30/11/2014 | Yazar: Arda Aras

Kendimi şartlandırdım; ‘kız’ gibi hareket etmeyecektim. Rol yapmaya başladım böylelikle.

Kafamda oluşan ilk eylem, hareketlerimi yanlış bir şey yaparmışçasına düzeltmek oldu. Kendimi şartlandırdım; “kız” gibi hareket etmeyecektim. Rol yapmaya başladım böylelikle. Sırf “erkek” olabilmek için.
 
“Benim Çocuğum” belgeseli özel gösterimi çıkışında tenha olan Ankara sokakları bir an da kalabalığa büründü. O gün yalnız gittiğim gösterimden memnun ve belgeselin getirdiği hafif bir burukluk ile çıktım salondan. Sinemanın önündeki kalabalık arasından sıyrılıp Ankara’nın tenha bir sokağına saptım.

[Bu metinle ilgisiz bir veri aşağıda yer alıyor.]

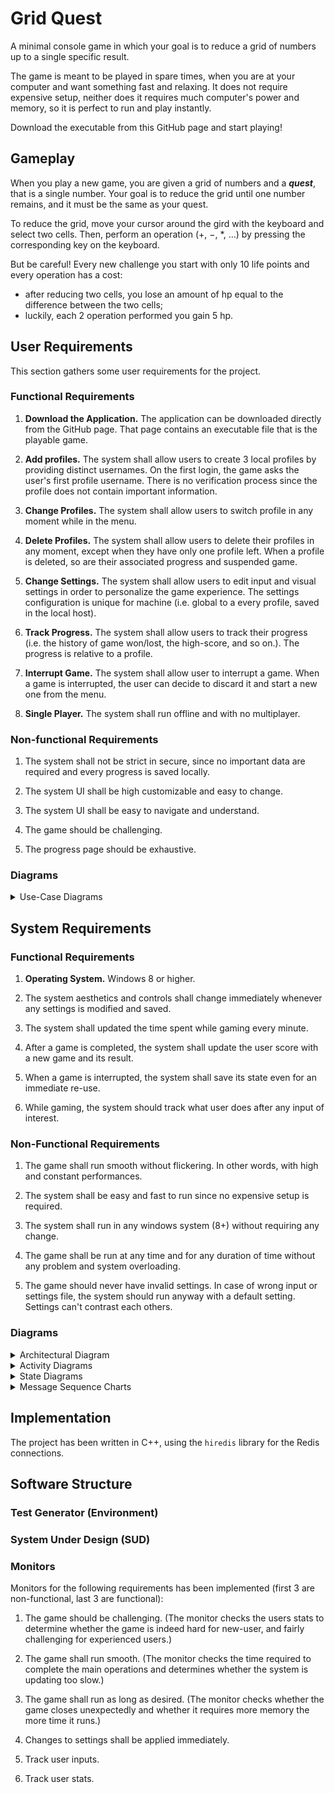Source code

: # Grid Quest

A minimal console game in which your goal is to reduce a grid of numbers up to a single specific result.

The game is meant to be played in spare times, when you are at your computer and want something fast and relaxing. It does not require expensive setup, neither does it requires much computer's power and memory, so it is perfect to run and play instantly.

Download the executable from this GitHub page and start playing!

## Gameplay

When you play a new game, you are given a grid of numbers and a ***quest***, that is a single number. Your goal is to reduce the grid until one number remains, and it must be the same as your quest.

To reduce the grid, move your cursor around the gird with the keyboard and select two cells. Then, perform an operation ($+$, $-$, $*$, …) by pressing the corresponding key on the keyboard.

But be careful! Every new challenge you start with only 10 life points and every operation has a cost:

- after reducing two cells, you lose an amount of hp equal to the difference between the two cells;
- luckily, each 2 operation performed you gain 5 hp.

## User Requirements

This section gathers some user requirements for the project.

### Functional Requirements

1. **Download the Application.** The application can be downloaded directly from the GitHub page. That page contains an executable file that is the playable game.

2. **Add profiles.** The system shall allow users to create 3 local profiles by providing distinct usernames. On the first login, the game asks the user's first profile username. There is no verification process since the profile does not contain important information.

3. **Change Profiles.** The system shall allow users to switch profile in any moment while in the menu.

4. **Delete Profiles.** The system shall allow users to delete their profiles in any moment, except when they have only one profile left. When a profile is deleted, so are their associated progress and suspended game.

5. **Change Settings.** The system shall allow users to edit input and visual settings in order to personalize the game experience. The settings configuration is unique for machine (i.e. global to a every profile, saved in the local host).

6. **Track Progress.** The system shall allow users to track their progress (i.e. the history of game won/lost, the high-score, and so on.). The progress is relative to a profile.

7. **Interrupt Game.** The system shall allow user to interrupt a game. When a game is interrupted, the user can decide to discard it and start a new one from the menu.

8. **Single Player.** The system shall run offline and with no multiplayer.

### Non-functional Requirements

1. The system shall not be strict in secure, since no important data are required and every progress is saved locally.

2. The system UI shall be high customizable and easy to change.

3. The system UI shall be easy to navigate and understand.

4. The game should be challenging.

5. The progress page should be exhaustive.

### Diagrams

<details><summary>Use-Case Diagrams</summary>

![use-case-diagram](doc/Diagrams/out/usecase.png "Use case diagram")

TODO Add another

</details>

## System Requirements

### Functional Requirements

1. **Operating System.** Windows 8 or higher.

2. The system aesthetics and controls shall change immediately whenever any settings is modified and saved.

3. The system shall updated the time spent while gaming every minute.

4. After a game is completed, the system shall update the user score with a new game and its result.

5. When a game is interrupted, the system shall save its state even for an immediate re-use.

6. While gaming, the system should track what user does after any input of interest.

### Non-Functional Requirements

1. The game shall run smooth without flickering. In other words, with high and constant performances.

2. The system shall be easy and fast to run since no expensive setup is required.

3. The system shall run in any windows system (8+) without requiring any change.

4. The game shall be run at any time and for any duration of time without any problem and system overloading.

5. The game should never have invalid settings. In case of wrong input or settings file, the system should run anyway with a default setting. Settings can't contrast each others.

### Diagrams

<details><summary>Architectural Diagram</summary>

![architecture](doc/Diagrams/out/architecture.png "Architectural Diagram")

</details>

<details><summary>Activity Diagrams</summary>

#### Quest

![architecture](doc/Diagrams/out/questactivity.png "Architectural Diagram")

</details>

<details><summary>State Diagrams</summary>

#### Menu

![architecture](doc/Diagrams/out/state-diagram(menu).png "Architectural Diagram")

</details>

<details><summary>Message Sequence Charts</summary>

![architecture](doc/Diagrams/out/message-sequence-chart.png "Architectural Diagram")

</details>

## Implementation

The project has been written in C++, using the `hiredis` library for the Redis connections.

## Software Structure

### Test Generator (Environment)

### System Under Design (SUD)

### Monitors

Monitors for the following requirements has been implemented (first 3 are non-functional, last 3 are functional):

1. The game should be challenging. (The monitor checks the users stats to determine whether the game is indeed hard for new-user, and fairly challenging for experienced users.)

2. The game shall run smooth. (The monitor checks the time required to complete the main operations and determines whether the system is updating too slow.)

3. The game shall run as long as desired. (The monitor checks whether the game closes unexpectedly and whether it requires more memory the more time it runs.)

4. Changes to settings shall be applied immediately.

5. Track user inputs.

6. Track user stats.
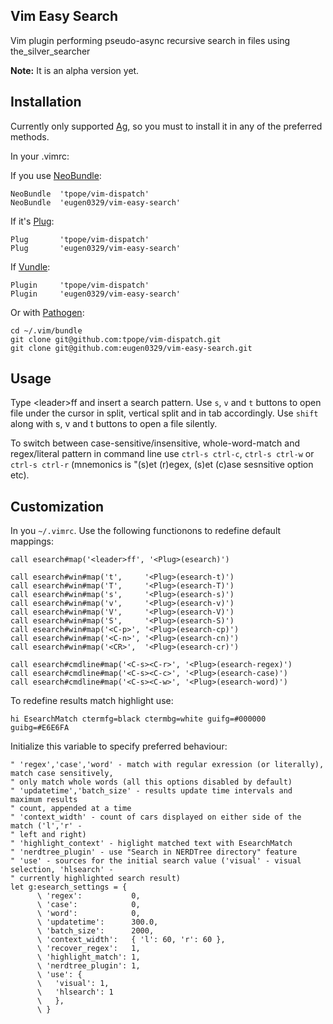 ## Vim Easy Search

Vim plugin performing pseudo-async recursive search in files using the_silver_searcher

**Note:** It is an alpha version yet.


## Installation
Currently only supported [Ag](https://github.com/ggreer/the_silver_searcher#installing), so
you must to install it in any of the preferred methods.

In your .vimrc:

If you use [NeoBundle](https://github.com/Shougo/neobundle.vim#readme):

    NeoBundle  'tpope/vim-dispatch'
    NeoBundle  'eugen0329/vim-easy-search'

If it's [Plug](https://github.com/junegunn/vim-plug#readme):

    Plug       'tpope/vim-dispatch'
    Plug       'eugen0329/vim-easy-search'

If [Vundle](https://github.com/junegunn/vim-plug#readme):

    Plugin     'tpope/vim-dispatch'
    Plugin     'eugen0329/vim-easy-search'

Or with [Pathogen](https://github.com/tpope/vim-pathogen#readme):

    cd ~/.vim/bundle
    git clone git@github.com:tpope/vim-dispatch.git
    git clone git@github.com:eugen0329/vim-easy-search.git


## Usage

Type \<leader\>ff and insert a search pattern. Use `s`, `v` and `t` buttons to open file under the
cursor in split, vertical split and in tab accordingly. Use `shift` along with s, v and t buttons
to open a file silently.

To switch between case-sensitive/insensitive, whole-word-match and regex/literal pattern in command 
line use `ctrl-s ctrl-c`, `ctrl-s ctrl-w` or `ctrl-s ctrl-r` (mnemonics is "(s)et (r)egex, 
(s)et (c)ase sesnsitive option etc).

## Customization

In you `~/.vimrc`.
Use the following functionons to redefine default mappings:

    call esearch#map('<leader>ff', '<Plug>(esearch)')

    call esearch#win#map('t',     '<Plug>(esearch-t)')
    call esearch#win#map('T',     '<Plug>(esearch-T)')
    call esearch#win#map('s',     '<Plug>(esearch-s)')
    call esearch#win#map('v',     '<Plug>(esearch-v)')
    call esearch#win#map('V',     '<Plug>(esearch-V)')
    call esearch#win#map('S',     '<Plug>(esearch-S)')
    call esearch#win#map('<C-p>', '<Plug>(esearch-cp)')
    call esearch#win#map('<C-n>', '<Plug>(esearch-cn)')
    call esearch#win#map('<CR>',  '<Plug>(esearch-cr)')

    call esearch#cmdline#map('<C-s><C-r>', '<Plug>(esearch-regex)')
    call esearch#cmdline#map('<C-s><C-c>', '<Plug>(esearch-case)')
    call esearch#cmdline#map('<C-s><C-w>', '<Plug>(esearch-word)')

To redefine results match highlight use:

    hi EsearchMatch ctermfg=black ctermbg=white guifg=#000000 guibg=#E6E6FA

Initialize this variable to specify preferred behaviour:

    " 'regex','case','word' - match with regular exression (or literally), match case sensitively,
    " only match whole words (all this options disabled by default)
    " 'updatetime','batch_size' - results update time intervals and maximum results
    " count, appended at a time
    " 'context_width' - count of cars displayed on either side of the match ('l','r' -
    " left and right)
    " 'highlight_context' - higlight matched text with EsearchMatch
    " 'nerdtree_plugin' - use "Search in NERDTree directory" feature
    " 'use' - sources for the initial search value ('visual' - visual selection, 'hlsearch' -
    " currently highlighted search result)
    let g:esearch_settings = {
          \ 'regex':           0,
          \ 'case':            0,
          \ 'word':            0,
          \ 'updatetime':      300.0,
          \ 'batch_size':      2000,
          \ 'context_width':   { 'l': 60, 'r': 60 },
          \ 'recover_regex':   1,
          \ 'highlight_match': 1,
          \ 'nerdtree_plugin': 1,
          \ 'use': { 
          \   'visual': 1,
          \   'hlsearch': 1
          \   },
          \ }
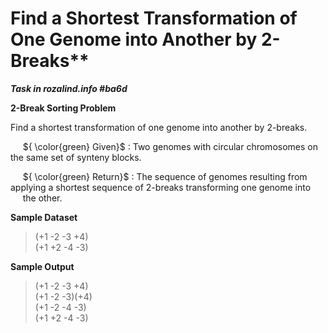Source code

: # Find a Shortest Transformation of One Genome into Another by 2-Breaks**

***Task in rozalind.info #ba6d***

**2-Break Sorting Problem**

Find a shortest transformation of one genome into another by 2-breaks.

&nbsp;&nbsp;&nbsp;&nbsp; ${ \color{green} Given}$ : Two genomes with circular chromosomes on the same set of synteny blocks.

&nbsp;&nbsp;&nbsp;&nbsp; ${ \color{green} Return}$ : The sequence of genomes resulting from applying a shortest sequence of 2-breaks transforming one genome into   
&nbsp;&nbsp;&nbsp;&nbsp; the other.

**Sample Dataset**

> (+1 -2 -3 +4)  
> (+1 +2 -4 -3)

**Sample Output**

> (+1 -2 -3 +4)  
> (+1 -2 -3)(+4)  
> (+1 -2 -4 -3)  
> (+1 +2 -4 -3)
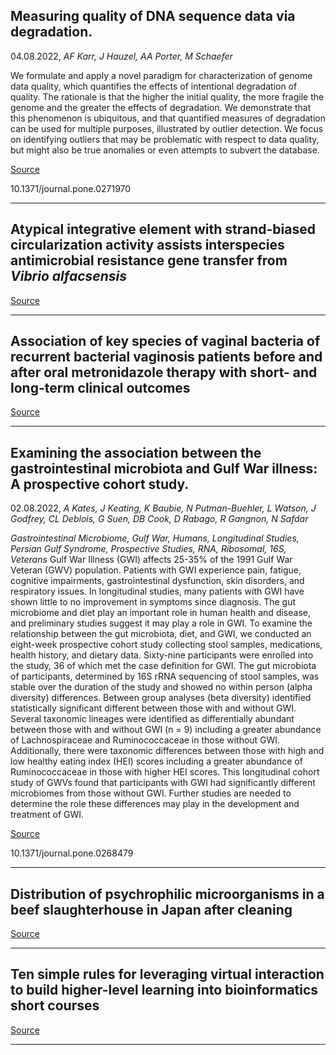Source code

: ## Measuring quality of DNA sequence data via degradation.
 04.08.2022, _AF Karr, J Hauzel, AA Porter, M Schaefer_


We formulate and apply a novel paradigm for characterization of genome data quality, which quantifies the effects of intentional degradation of quality. The rationale is that the higher the initial quality, the more fragile the genome and the greater the effects of degradation. We demonstrate that this phenomenon is ubiquitous, and that quantified measures of degradation can be used for multiple purposes, illustrated by outlier detection. We focus on identifying outliers that may be problematic with respect to data quality, but might also be true anomalies or even attempts to subvert the database.

[Source](https://journals.plos.org/plosone/article?id=10.1371/journal.pone.0271970)

10.1371/journal.pone.0271970

---

## Atypical integrative element with strand-biased circularization activity assists interspecies antimicrobial resistance gene transfer from <em>Vibrio alfacsensis</em>

[Source](https://journals.plos.org/plosone/article?id=10.1371/journal.pone.0271627)

---

## Association of key species of vaginal bacteria of recurrent bacterial vaginosis patients before and after oral metronidazole therapy with short- and long-term clinical outcomes

[Source](https://journals.plos.org/plosone/article?id=10.1371/journal.pone.0272012)

---

## Examining the association between the gastrointestinal microbiota and Gulf War illness: A prospective cohort study.
 02.08.2022, _A Kates, J Keating, K Baubie, N Putman-Buehler, L Watson, J Godfrey, CL Deblois, G Suen, DB Cook, D Rabago, R Gangnon, N Safdar_


_Gastrointestinal Microbiome, Gulf War, Humans, Longitudinal Studies, Persian Gulf Syndrome, Prospective Studies, RNA, Ribosomal, 16S, Veterans_
Gulf War Illness (GWI) affects 25-35% of the 1991 Gulf War Veteran (GWV) population. Patients with GWI experience pain, fatigue, cognitive impairments, gastrointestinal dysfunction, skin disorders, and respiratory issues. In longitudinal studies, many patients with GWI have shown little to no improvement in symptoms since diagnosis. The gut microbiome and diet play an important role in human health and disease, and preliminary studies suggest it may play a role in GWI. To examine the relationship between the gut microbiota, diet, and GWI, we conducted an eight-week prospective cohort study collecting stool samples, medications, health history, and dietary data. Sixty-nine participants were enrolled into the study, 36 of which met the case definition for GWI. The gut microbiota of participants, determined by 16S rRNA sequencing of stool samples, was stable over the duration of the study and showed no within person (alpha diversity) differences. Between group analyses (beta diversity) identified statistically significant different between those with and without GWI. Several taxonomic lineages were identified as differentially abundant between those with and without GWI (n = 9) including a greater abundance of Lachnospiraceae and Ruminococcaceae in those without GWI. Additionally, there were taxonomic differences between those with high and low healthy eating index (HEI) scores including a greater abundance of Ruminococcaceae in those with higher HEI scores. This longitudinal cohort study of GWVs found that participants with GWI had significantly different microbiomes from those without GWI. Further studies are needed to determine the role these differences may play in the development and treatment of GWI.

[Source](https://journals.plos.org/plosone/article?id=10.1371/journal.pone.0268479)

10.1371/journal.pone.0268479

---

## Distribution of psychrophilic microorganisms in a beef slaughterhouse in Japan after cleaning

[Source](https://journals.plos.org/plosone/article?id=10.1371/journal.pone.0268411)

---

## Ten simple rules for leveraging virtual interaction to build higher-level learning into bioinformatics short courses

[Source](https://journals.plos.org/ploscompbiol/article?id=10.1371/journal.pcbi.1010220)

---

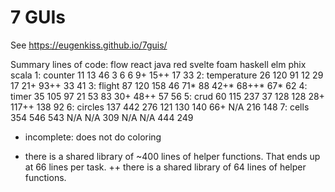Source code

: # 7 GUIs

See 
https://eugenkiss.github.io/7guis/


Summary lines of code:
				flow	react	java	red		svelte	foam	haskell	elm		phix	scala
1: counter		11		13		46		3		6		6		9+		15++	17		33
2: temperature	26		120		91		12		29		17		21+		93++	33		41
3: flight		87		120		158		46		71*		88		42+*	68++*	67*		62
4: timer		35		105		97		21		53		83		30+		48++	57		56
5: crud			60		115		237		37		128		128		28+		117++	138		92
6: circles		137		442		276		121		130		140		66+		N/A		216		148
7: cells		354		546		543 	N/A		N/A		309		N/A		N/A		444		249


* incomplete: does not do coloring
+ there is a shared library of ~400 lines of helper functions. That ends up at 66 lines per task.
++ there is a shared library of 64 lines of helper functions.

Kaldırımın kenarından yürürken önümde kahkaha atarak yürüyen iki genç dikkatimi çekti. Bir şekilde tanıdık geliyorlardı. Muhtemelen onlarda gösterimdeydi. Yanlarından geçip giderken konuşmalarına kulak misafiri oldum.
 
“Şu feminen geyler yok mu ?”
 “Çok iticiler, o ne öyle kız gibi yürüyorlar falan.”
 
Asıl bu konuşmalarının onları itici yaptığını düşünerek yanlarından geçip gittim. Çok uzaklaşmamıştım ki arkadan birinin sesi geldi, o iki gençten birinin.
 
“Al işte bir tanesi daha.”
 
Duymamı istercesine bağırmıştı resmen. Arkamı döndüm, el hareketiyle beni göstererek arkadaşına “kız gibi yürüyen bir gey daha” dedi. Donakalmıştım. Ne diyeceğimi bilemedim ama bir şeyden emindim. O iki genç benimle birlikte gösterimdeydiler. Bu yüzden tanıdık gelmişlerdi bana. Söyledikleri şeylere de anlam veremedim. İşin kötü tarafı kendimden de nefret ettim.
 
Eşcinselliğim en başından beri vardı ama bunun anlam kazanması hareketlerimin, duruşumun, konuşmamın diğer erkeklere göre daha farklı olduğunu fark etmem ile başladı. Kafamda oluşan ilk eylem, hareketlerimi yanlış bir şey yaparmışçasına düzeltmek oldu. Kendimi şartlandırdım; “kız” gibi hareket etmeyecektim. Rol yapmaya başladım böylelikle. Sırf “erkek” olabilmek için.
 
Zamanla, geç de olsa, bu yaptığımın ne kadar saçma olduğunu gördüm. Ben böyleydim. Değişemezdim. Bazılarının deyimiyle “kız” gibi yürürüm, sesim ince, hafif peltek konuşurum ve evet, bundan mutluyum. İnsanlarında bundan alay konusu çıkarmalarına da şaşkınım. Hele ki LGBT bireylerinin. Biz topluma göre birer “ÖTEKİ” iken ve bu ötekileştirmeye karşı iken, sen neden ötekinin içinde bir öteki yaratıyorsun ki? Ataerkil toplum ve heteroseksist düzen seni bu düşünceye itiyor olabilir ama sen bu hareketinle bu topluma yardım etmiş oluyorsun. Herkes eşit iken toplumun ikinci sınıf vatandaşı olduğunu kabul etmiş oluyorsun. Yürüyüşlerde topuklu ayakkabı giyen erkeğe bir eşcinsel olarak laf ettiğin ve onu kınadığın sürece de ikinci sınıf vatandaş olarak kalacaksın. Çünkü olay feminenlik ve maskülenlik ile ilgili değil, insan olmak ile ilgili ve inanın insan olmak, hiç zor değil.
 
İşin kötü tarafı kendimden de nefret ettim. Bir anlık da olsa onları ciddiye alıp arkamı döndüğüm için, kendimi üzdüğüm için, feminenliğim yüzünden kendimden nefret ettiğim için. “Erkeklik” kavramıyla büyüyen toplum onların olsun. Onların erkeklik dedikleri şeye ihtiyacım yok.
 
Bir şey demeden yoluma devam ettim. Keşke iki çift laf etseydim ama erkeklikleriyle o kadar meşgullerdi ki beni dinlemeyeceklerdi bile. Onların kahkahaları arasında uzaklaştım ve Ankara’nın başka bir tenha sokağına saptım.